[Source data]
┌────────
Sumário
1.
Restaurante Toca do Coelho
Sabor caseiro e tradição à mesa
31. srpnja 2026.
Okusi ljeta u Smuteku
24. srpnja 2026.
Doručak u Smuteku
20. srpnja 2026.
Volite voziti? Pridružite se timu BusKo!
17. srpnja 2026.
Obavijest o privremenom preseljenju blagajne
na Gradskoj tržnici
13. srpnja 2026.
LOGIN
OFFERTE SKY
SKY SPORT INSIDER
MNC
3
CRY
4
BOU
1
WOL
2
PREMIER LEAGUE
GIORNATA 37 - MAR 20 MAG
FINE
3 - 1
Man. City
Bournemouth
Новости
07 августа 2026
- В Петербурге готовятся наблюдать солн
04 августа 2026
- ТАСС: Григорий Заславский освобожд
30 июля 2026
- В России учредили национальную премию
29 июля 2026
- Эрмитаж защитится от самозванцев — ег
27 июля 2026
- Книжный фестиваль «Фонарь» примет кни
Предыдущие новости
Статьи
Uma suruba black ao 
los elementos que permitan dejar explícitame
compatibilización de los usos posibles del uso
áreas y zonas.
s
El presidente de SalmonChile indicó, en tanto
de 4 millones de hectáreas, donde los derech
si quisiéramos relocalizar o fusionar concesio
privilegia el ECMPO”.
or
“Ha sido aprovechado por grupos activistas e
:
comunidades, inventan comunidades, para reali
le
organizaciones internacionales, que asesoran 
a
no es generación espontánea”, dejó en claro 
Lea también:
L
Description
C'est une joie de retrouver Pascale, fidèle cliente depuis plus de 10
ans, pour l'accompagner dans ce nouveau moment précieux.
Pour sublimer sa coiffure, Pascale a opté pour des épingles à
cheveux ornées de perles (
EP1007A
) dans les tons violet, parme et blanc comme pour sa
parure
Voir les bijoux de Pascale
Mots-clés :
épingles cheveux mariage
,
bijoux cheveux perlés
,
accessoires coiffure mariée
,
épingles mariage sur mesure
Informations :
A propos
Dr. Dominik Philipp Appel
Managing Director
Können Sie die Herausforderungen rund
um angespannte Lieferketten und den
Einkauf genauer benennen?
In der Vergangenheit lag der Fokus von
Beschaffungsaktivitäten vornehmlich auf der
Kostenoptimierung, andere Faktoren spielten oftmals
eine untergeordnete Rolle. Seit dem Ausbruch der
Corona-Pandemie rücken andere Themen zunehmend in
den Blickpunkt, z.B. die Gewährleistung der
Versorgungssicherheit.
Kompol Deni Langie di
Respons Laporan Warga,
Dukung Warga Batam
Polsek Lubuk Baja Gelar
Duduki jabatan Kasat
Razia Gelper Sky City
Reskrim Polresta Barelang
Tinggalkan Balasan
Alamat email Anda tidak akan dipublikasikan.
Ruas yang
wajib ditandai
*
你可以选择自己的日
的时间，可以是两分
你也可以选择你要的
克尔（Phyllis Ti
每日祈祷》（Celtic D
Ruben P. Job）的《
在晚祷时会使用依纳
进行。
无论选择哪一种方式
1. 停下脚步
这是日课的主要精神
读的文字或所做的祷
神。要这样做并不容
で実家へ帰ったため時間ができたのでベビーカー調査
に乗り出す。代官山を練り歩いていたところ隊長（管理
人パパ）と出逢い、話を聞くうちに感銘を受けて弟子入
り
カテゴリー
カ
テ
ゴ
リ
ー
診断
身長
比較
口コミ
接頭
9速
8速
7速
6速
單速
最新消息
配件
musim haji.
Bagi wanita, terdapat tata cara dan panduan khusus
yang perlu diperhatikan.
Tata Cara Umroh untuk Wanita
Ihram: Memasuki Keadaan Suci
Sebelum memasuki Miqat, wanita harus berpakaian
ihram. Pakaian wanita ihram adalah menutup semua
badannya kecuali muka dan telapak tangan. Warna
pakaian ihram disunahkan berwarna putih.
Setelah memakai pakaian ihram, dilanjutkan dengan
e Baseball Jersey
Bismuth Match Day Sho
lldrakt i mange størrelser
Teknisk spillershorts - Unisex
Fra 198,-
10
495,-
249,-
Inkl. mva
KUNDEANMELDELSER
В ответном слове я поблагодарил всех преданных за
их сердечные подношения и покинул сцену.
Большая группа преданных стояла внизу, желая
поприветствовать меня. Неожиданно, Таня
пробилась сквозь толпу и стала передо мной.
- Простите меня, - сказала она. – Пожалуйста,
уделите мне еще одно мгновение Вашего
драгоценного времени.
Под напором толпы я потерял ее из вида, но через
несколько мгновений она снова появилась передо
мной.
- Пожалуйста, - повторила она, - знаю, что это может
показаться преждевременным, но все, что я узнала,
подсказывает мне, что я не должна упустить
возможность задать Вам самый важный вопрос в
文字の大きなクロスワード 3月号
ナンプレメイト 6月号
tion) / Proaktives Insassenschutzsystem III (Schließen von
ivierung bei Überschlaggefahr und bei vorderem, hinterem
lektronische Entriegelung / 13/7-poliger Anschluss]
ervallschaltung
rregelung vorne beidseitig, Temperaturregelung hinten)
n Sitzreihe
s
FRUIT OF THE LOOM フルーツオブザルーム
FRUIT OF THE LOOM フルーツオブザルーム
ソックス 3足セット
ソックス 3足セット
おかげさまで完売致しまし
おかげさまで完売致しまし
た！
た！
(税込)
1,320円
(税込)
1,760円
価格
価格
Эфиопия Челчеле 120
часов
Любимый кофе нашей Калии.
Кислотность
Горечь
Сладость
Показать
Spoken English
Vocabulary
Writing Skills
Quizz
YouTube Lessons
└────────
— Task requirements —
Go through the data above from its first line and copy each line exactly, stopping once the line with "- В России учредили национальную премию" has been copied.

— Exercise answer —
Sumário
1.
Restaurante Toca do Coelho
Sabor caseiro e tradição à mesa
31. srpnja 2026.
Okusi ljeta u Smuteku
24. srpnja 2026.
Doručak u Smuteku
20. srpnja 2026.
Volite voziti? Pridružite se timu BusKo!
17. srpnja 2026.
Obavijest o privremenom preseljenju blagajne
na Gradskoj tržnici
13. srpnja 2026.
LOGIN
OFFERTE SKY
SKY SPORT INSIDER
MNC
3
CRY
4
BOU
1
WOL
2
PREMIER LEAGUE
GIORNATA 37 - MAR 20 MAG
FINE
3 - 1
Man. City
Bournemouth
Новости
07 августа 2026
- В Петербурге готовятся наблюдать солн
04 августа 2026
- ТАСС: Григорий Заславский освобожд
30 июля 2026
- В России учредили национальную премию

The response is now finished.